Adjust a correct Quicksort to give debug output about the subsequence lengths and/or the chosen pivot elements. One of the subsequences should always be of length 1 (or 2 for median-of-three). The chosen pivot elements printed should be increasing.
Getting a pivot equal to the lowest or highest number, should also trigger the worst case scenario of O(n2).
Different implementations of quicksort have different datasets required to give it a worstcase runtime. It depends on where the algorithm selects it's pivot-element.
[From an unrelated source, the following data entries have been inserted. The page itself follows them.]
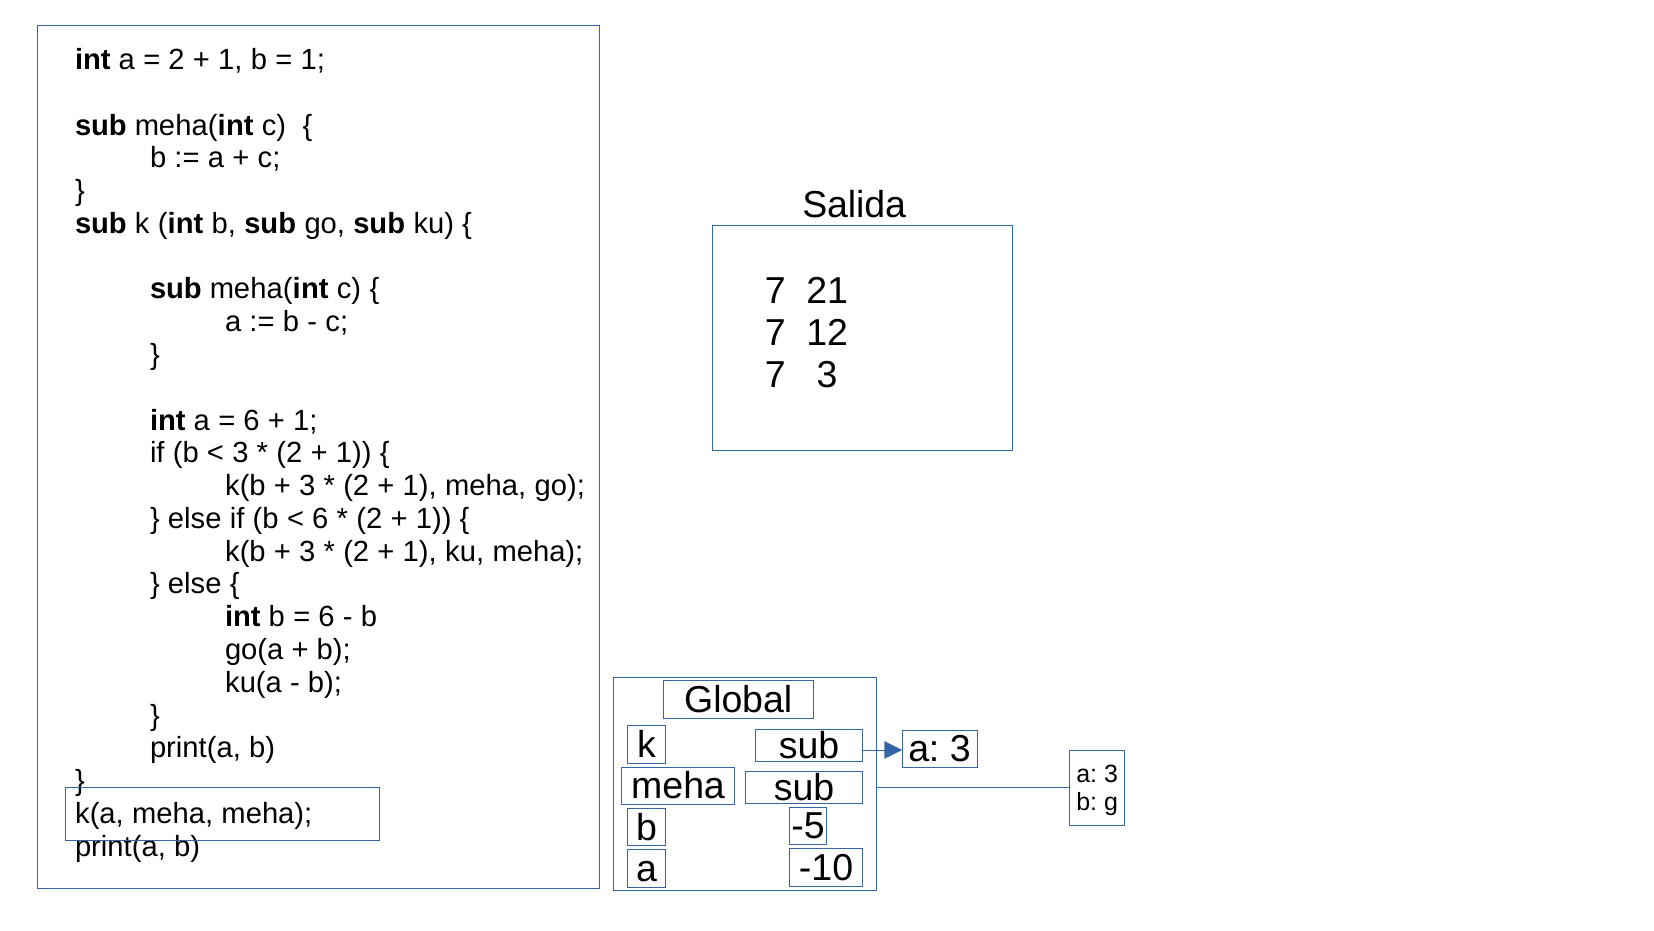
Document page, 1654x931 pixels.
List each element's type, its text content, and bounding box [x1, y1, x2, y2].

text_box sub [745, 771, 863, 804]
text_box Salida [787, 175, 921, 233]
text_box -5 [789, 807, 827, 845]
text_box sub [755, 729, 863, 762]
text_box meha [621, 767, 735, 805]
text_box a: 3 b: g [1069, 750, 1125, 826]
text_box a: 3 [902, 730, 978, 768]
subtitle int a = 2 + 1, b = 1; sub meha(int c) { b := a + c; } sub k (int b, sub go, sub ku) { sub meha(int c) { a := b - c; } int a = 6 + 1; if (b < 3 * (2 + 1)) { k(b + 3 * (2 + 1), meha, go); } else if (b < 6 * (2 + 1)) { k(b + 3 * (2 + 1), ku, meha); } else { int b = 6 - b go(a + b); ku(a - b); } print(a, b) } k(a, meha, meha); print(a, b) [75, 43, 638, 863]
text_box 7 21 7 12 7 3 [750, 262, 863, 404]
text_box k [627, 725, 666, 764]
text_box Global [663, 680, 814, 719]
text_box -10 [789, 848, 863, 887]
text_box b [627, 808, 666, 846]
text_box a [627, 849, 666, 888]
subtitle int a = 2 + 1, b = 1; sub meha(int c) { b := a + c; } sub k (int b, sub go, sub ku) { sub meha(int c) { a := b - c; } int a = 6 + 1; if (b < 3 * (2 + 1)) { k(b + 3 * (2 + 1), meha, go); } else if (b < 6 * (2 + 1)) { k(b + 3 * (2 + 1), ku, meha); } else { int b = 6 - b go(a + b); ku(a - b); } print(a, b) } k(a, meha, meha); print(a, b) [75, 788, 379, 840]
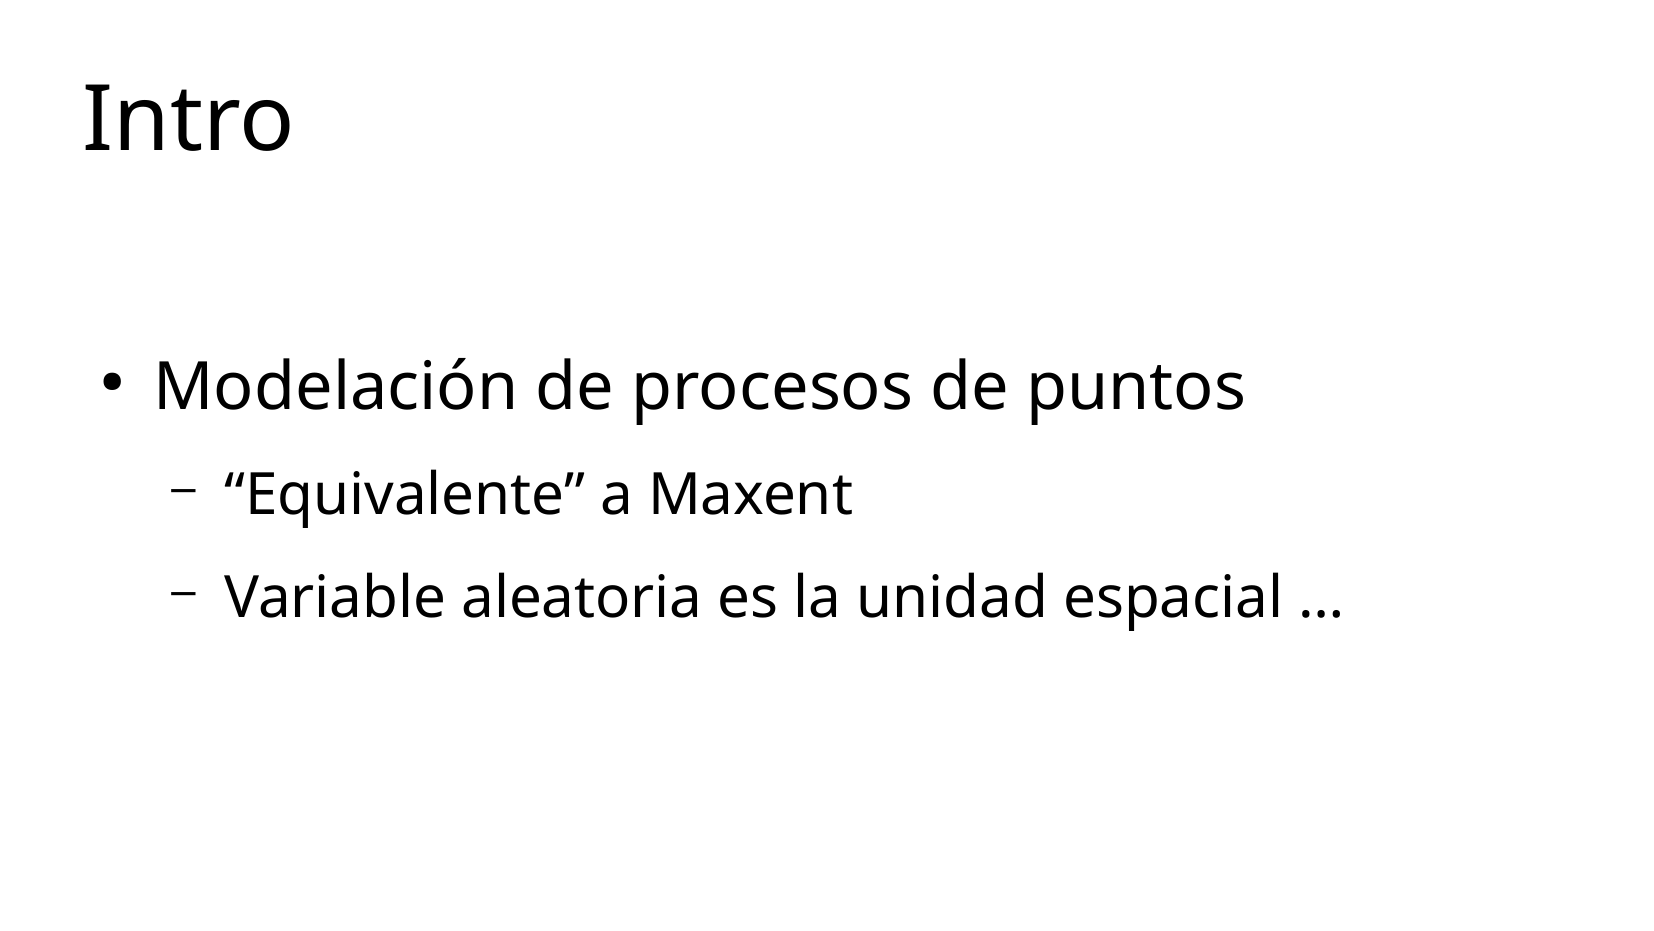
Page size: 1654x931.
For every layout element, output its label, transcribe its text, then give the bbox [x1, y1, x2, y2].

title Intro [82, 37, 1571, 193]
list Modelación de procesos de puntos “Equivalente” a Maxent Variable aleatoria es la unidad espacial … [82, 217, 1571, 758]
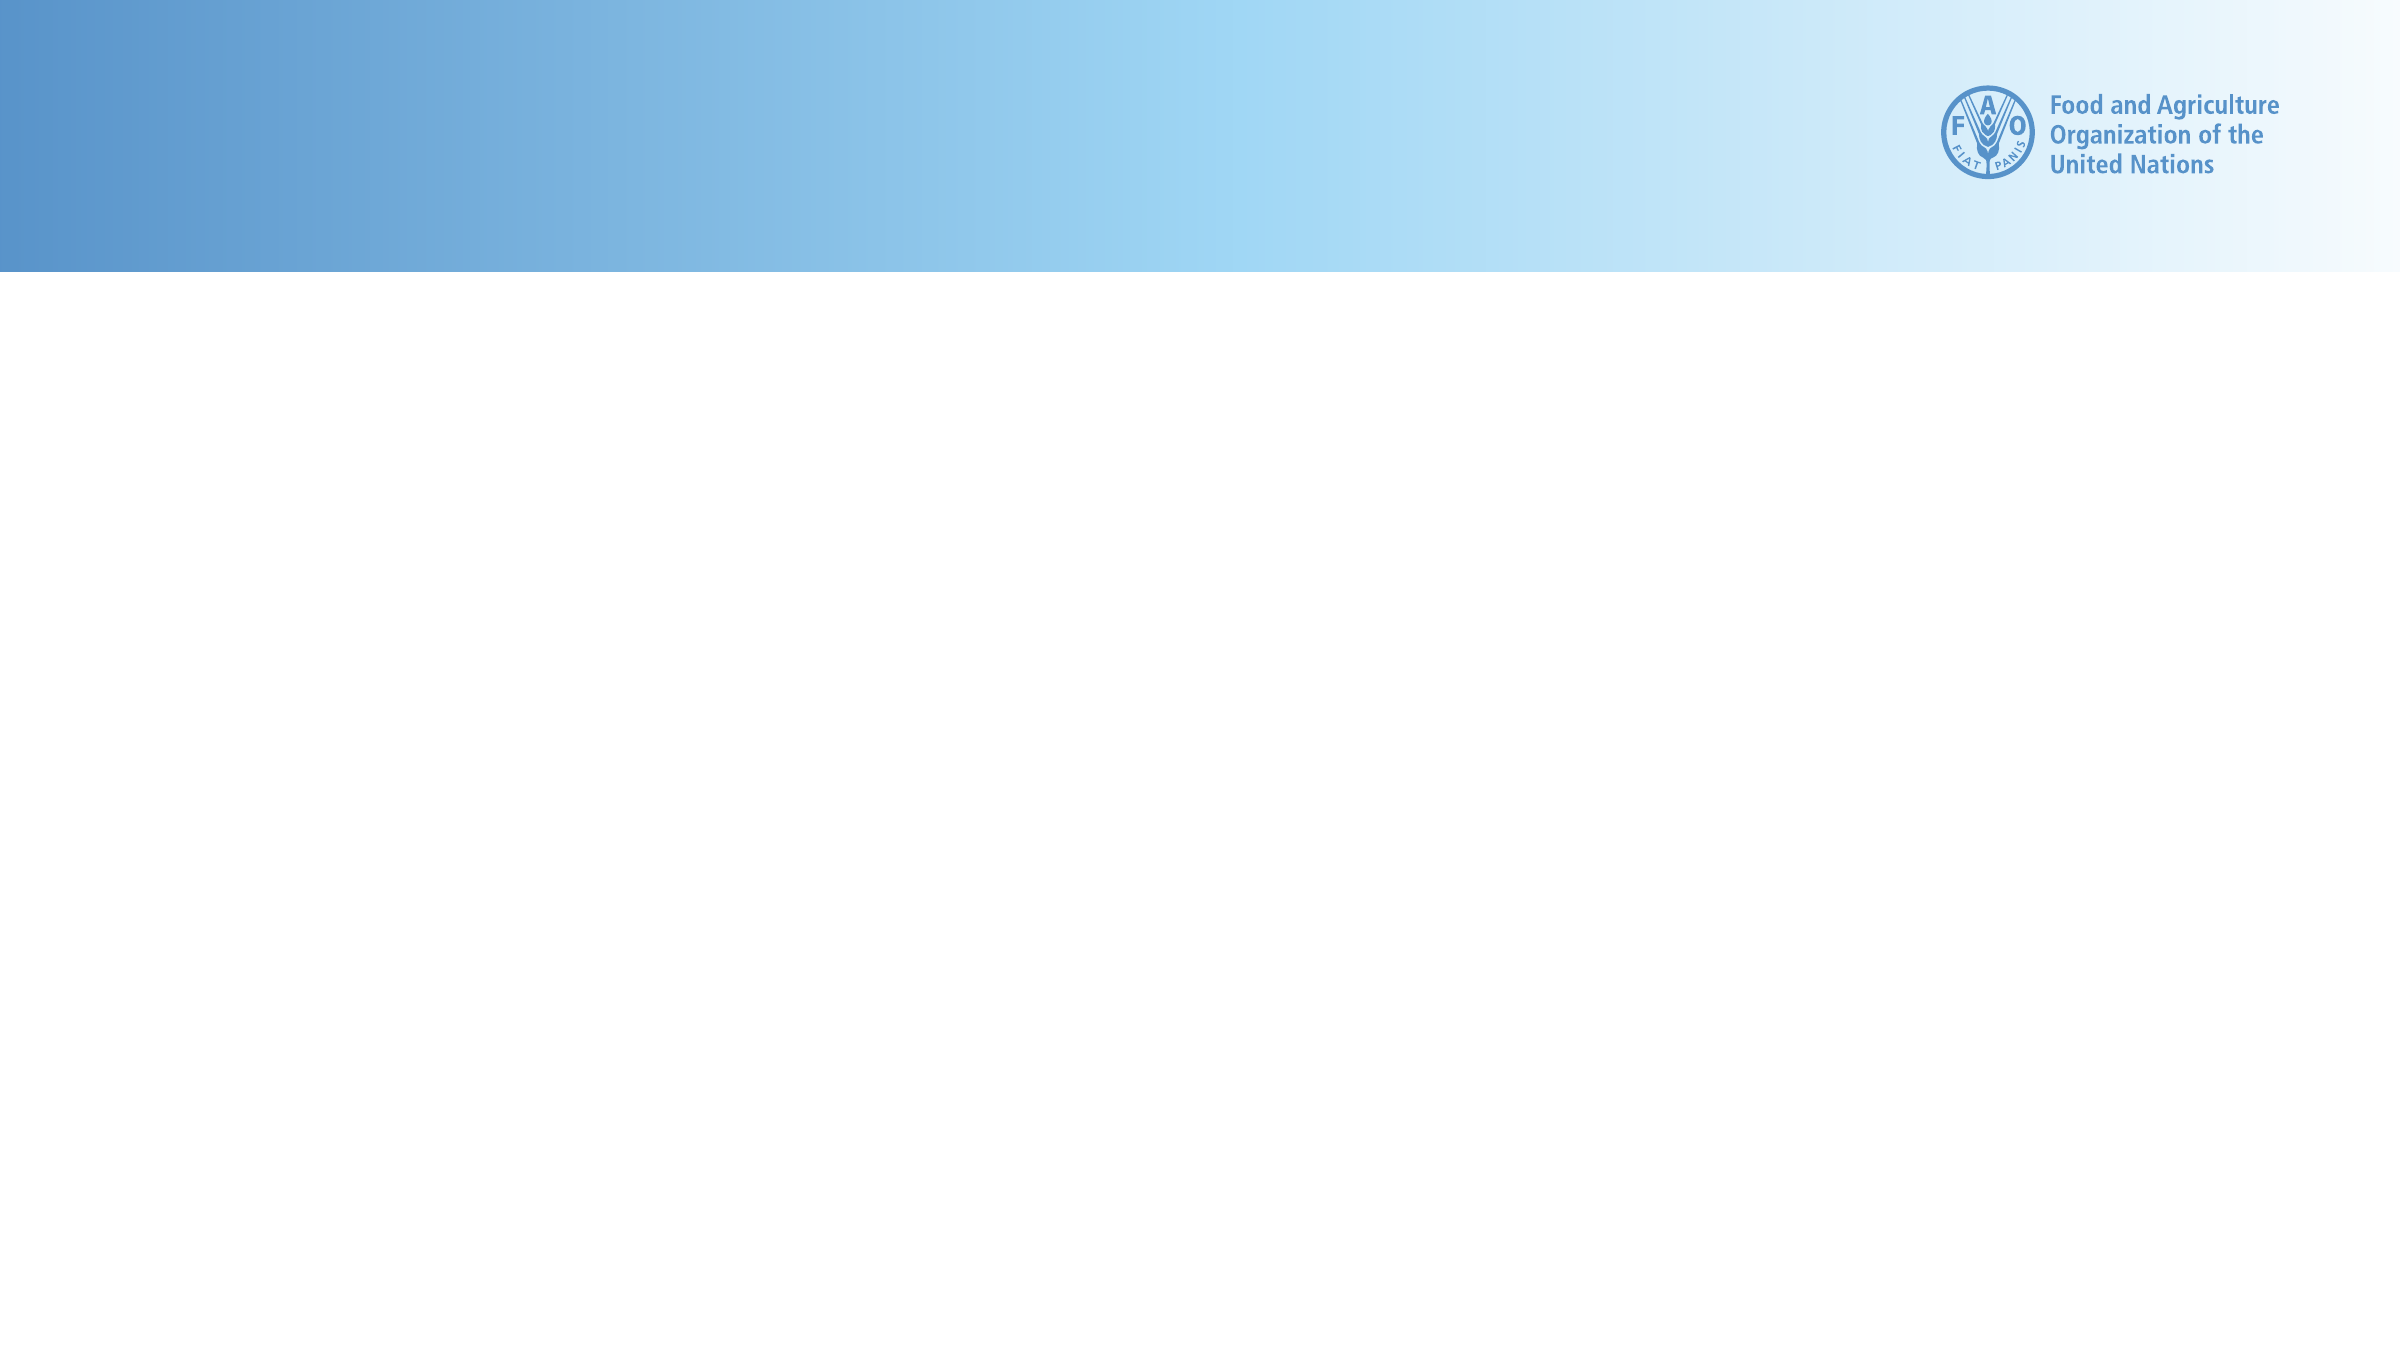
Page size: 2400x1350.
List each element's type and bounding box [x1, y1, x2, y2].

And also as Ghpst said, selecting the biggest or smallest number would give you a worstcase.
If I remember correctly quicksort normally uses a random element for pivot to minimize the chance of getting a worstcase.
I think if the array is in revrse order then it will be worst case for pivot the last element of that array
The factors that contribute to the worst-case scenario of quicksort are as follows:
Worst case occurs when the subarrays are completely unbalanced
The worst case occurs when there are 0 elements in one subarray and n-1 elements in the other.
In other words, the worst-case running time of quicksort occurs when Quicksort takes in a sorted array (in decreasing order), to be on the time complexity of O(n^2).